(Items listed in a dataset)
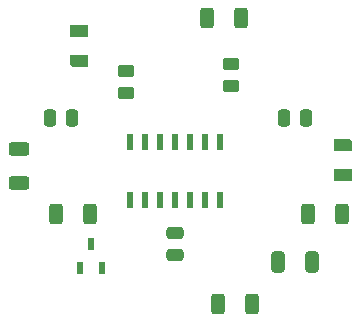
<source format=gbr>
%TF.GenerationSoftware,KiCad,Pcbnew,(6.0.8)*%
%TF.CreationDate,2023-04-11T21:19:58-04:00*%
%TF.ProjectId,Rat_NEST_v1,5261745f-4e45-4535-945f-76312e6b6963,rev?*%
%TF.SameCoordinates,Original*%
%TF.FileFunction,Soldermask,Bot*%
%TF.FilePolarity,Negative*%
%FSLAX46Y46*%
G04 Gerber Fmt 4.6, Leading zero omitted, Abs format (unit mm)*
G04 Created by KiCad (PCBNEW (6.0.8)) date 2023-04-11 21:19:58*
%MOMM*%
%LPD*%
G01*
G04 APERTURE LIST*
G04 Aperture macros list*
%AMRoundRect*
0 Rectangle with rounded corners*
0 $1 Rounding radius*
0 $2 $3 $4 $5 $6 $7 $8 $9 X,Y pos of 4 corners*
0 Add a 4 corners polygon primitive as box body*
4,1,4,$2,$3,$4,$5,$6,$7,$8,$9,$2,$3,0*
0 Add four circle primitives for the rounded corners*
1,1,$1+$1,$2,$3*
1,1,$1+$1,$4,$5*
1,1,$1+$1,$6,$7*
1,1,$1+$1,$8,$9*
0 Add four rect primitives between the rounded corners*
20,1,$1+$1,$2,$3,$4,$5,0*
20,1,$1+$1,$4,$5,$6,$7,0*
20,1,$1+$1,$6,$7,$8,$9,0*
20,1,$1+$1,$8,$9,$2,$3,0*%
%AMOutline5P*
0 Free polygon, 5 corners , with rotation*
0 The origin of the aperture is its center*
0 number of corners: always 5*
0 $1 to $10 corner X, Y*
0 $11 Rotation angle, in degrees counterclockwise*
0 create outline with 5 corners*
4,1,5,$1,$2,$3,$4,$5,$6,$7,$8,$9,$10,$1,$2,$11*%
%AMOutline6P*
0 Free polygon, 6 corners , with rotation*
0 The origin of the aperture is its center*
0 number of corners: always 6*
0 $1 to $12 corner X, Y*
0 $13 Rotation angle, in degrees counterclockwise*
0 create outline with 6 corners*
4,1,6,$1,$2,$3,$4,$5,$6,$7,$8,$9,$10,$11,$12,$1,$2,$13*%
%AMOutline7P*
0 Free polygon, 7 corners , with rotation*
0 The origin of the aperture is its center*
0 number of corners: always 7*
0 $1 to $14 corner X, Y*
0 $15 Rotation angle, in degrees counterclockwise*
0 create outline with 7 corners*
4,1,7,$1,$2,$3,$4,$5,$6,$7,$8,$9,$10,$11,$12,$13,$14,$1,$2,$15*%
%AMOutline8P*
0 Free polygon, 8 corners , with rotation*
0 The origin of the aperture is its center*
0 number of corners: always 8*
0 $1 to $16 corner X, Y*
0 $17 Rotation angle, in degrees counterclockwise*
0 create outline with 8 corners*
4,1,8,$1,$2,$3,$4,$5,$6,$7,$8,$9,$10,$11,$12,$13,$14,$15,$16,$1,$2,$17*%
%AMFreePoly0*
4,1,5,0.292100,-0.673100,-0.292100,-0.673100,-0.292100,0.673100,0.292100,0.673100,0.292100,-0.673100,0.292100,-0.673100,$1*%
%AMFreePoly1*
4,1,5,0.255000,-0.673100,-0.255000,-0.673100,-0.255000,0.673100,0.255000,0.673100,0.255000,-0.673100,0.255000,-0.673100,$1*%
%AMFreePoly2*
4,1,5,0.280000,-0.475000,-0.280000,-0.475000,-0.280000,0.475000,0.280000,0.475000,0.280000,-0.475000,0.280000,-0.475000,$1*%
G04 Aperture macros list end*
%ADD10RoundRect,0.250000X-0.475000X0.250000X-0.475000X-0.250000X0.475000X-0.250000X0.475000X0.250000X0*%
%ADD11RoundRect,0.250000X-0.450000X0.262500X-0.450000X-0.262500X0.450000X-0.262500X0.450000X0.262500X0*%
%ADD12R,1.500000X1.000000*%
%ADD13Outline5P,-0.500000X0.750000X0.500000X0.750000X0.500000X-0.550000X0.300000X-0.750000X-0.500000X-0.750000X90.000000*%
%ADD14FreePoly0,0.000000*%
%ADD15FreePoly1,0.000000*%
%ADD16Outline5P,-0.292100X0.673100X0.292100X0.673100X0.292100X-0.673100X-0.175260X-0.673100X-0.292100X-0.556260X0.000000*%
%ADD17RoundRect,0.250000X0.312500X0.625000X-0.312500X0.625000X-0.312500X-0.625000X0.312500X-0.625000X0*%
%ADD18RoundRect,0.250000X0.250000X0.475000X-0.250000X0.475000X-0.250000X-0.475000X0.250000X-0.475000X0*%
%ADD19FreePoly2,0.000000*%
%ADD20RoundRect,0.250000X0.625000X-0.312500X0.625000X0.312500X-0.625000X0.312500X-0.625000X-0.312500X0*%
%ADD21RoundRect,0.250000X0.325000X0.650000X-0.325000X0.650000X-0.325000X-0.650000X0.325000X-0.650000X0*%
%ADD22RoundRect,0.250000X-0.312500X-0.625000X0.312500X-0.625000X0.312500X0.625000X-0.312500X0.625000X0*%
%ADD23Outline5P,-0.500000X0.750000X0.500000X0.750000X0.500000X-0.550000X0.300000X-0.750000X-0.500000X-0.750000X270.000000*%
G04 APERTURE END LIST*
D10*
%TO.C,REF\u002A\u002A*%
X147828000Y-111318000D03*
X147828000Y-113218000D03*
%TD*%
D11*
%TO.C,REF\u002A\u002A*%
X152552400Y-97029900D03*
X152552400Y-98854900D03*
%TD*%
D12*
%TO.C,REF\u002A\u002A*%
X162052000Y-106456000D03*
D13*
X162052000Y-103856000D03*
%TD*%
D14*
%TO.C,REF\u002A\u002A*%
X144018000Y-103632000D03*
X145288000Y-103632000D03*
X146558000Y-103632000D03*
X147828000Y-103632000D03*
X149098000Y-103632000D03*
X150368000Y-103632000D03*
X151638000Y-103632000D03*
X151638000Y-108562000D03*
X150368000Y-108562000D03*
X149098000Y-108562000D03*
X147828000Y-108562000D03*
D15*
X146558000Y-108562000D03*
D14*
X145288000Y-108562000D03*
D16*
X144018000Y-108562000D03*
%TD*%
D17*
%TO.C,REF\u002A\u002A*%
X154370500Y-117348000D03*
X151445500Y-117348000D03*
%TD*%
%TO.C,REF\u002A\u002A*%
X140654500Y-109728000D03*
X137729500Y-109728000D03*
%TD*%
D18*
%TO.C,REF\u002A\u002A*%
X139126000Y-101600000D03*
X137226000Y-101600000D03*
%TD*%
D19*
%TO.C,REF\u002A\u002A*%
X141666000Y-114259000D03*
X139766000Y-114259000D03*
X140716000Y-112309000D03*
%TD*%
D18*
%TO.C,REF\u002A\u002A*%
X158938000Y-101600000D03*
X157038000Y-101600000D03*
%TD*%
D20*
%TO.C,REF\u002A\u002A*%
X134620000Y-107126500D03*
X134620000Y-104201500D03*
%TD*%
D11*
%TO.C,REF\u002A\u002A*%
X143713200Y-97639500D03*
X143713200Y-99464500D03*
%TD*%
D17*
%TO.C,REF\u002A\u002A*%
X153456100Y-93116400D03*
X150531100Y-93116400D03*
%TD*%
D21*
%TO.C,REF\u002A\u002A*%
X159463000Y-113792000D03*
X156513000Y-113792000D03*
%TD*%
D22*
%TO.C,REF\u002A\u002A*%
X159065500Y-109728000D03*
X161990500Y-109728000D03*
%TD*%
D12*
%TO.C,REF\u002A\u002A*%
X139700000Y-94204000D03*
D23*
X139700000Y-96804000D03*
%TD*%
M02*

</source>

What the exercise asks: Looking at the records above, say how many of their lines include the word "rounded", with no other words.

Result for this exercise: 3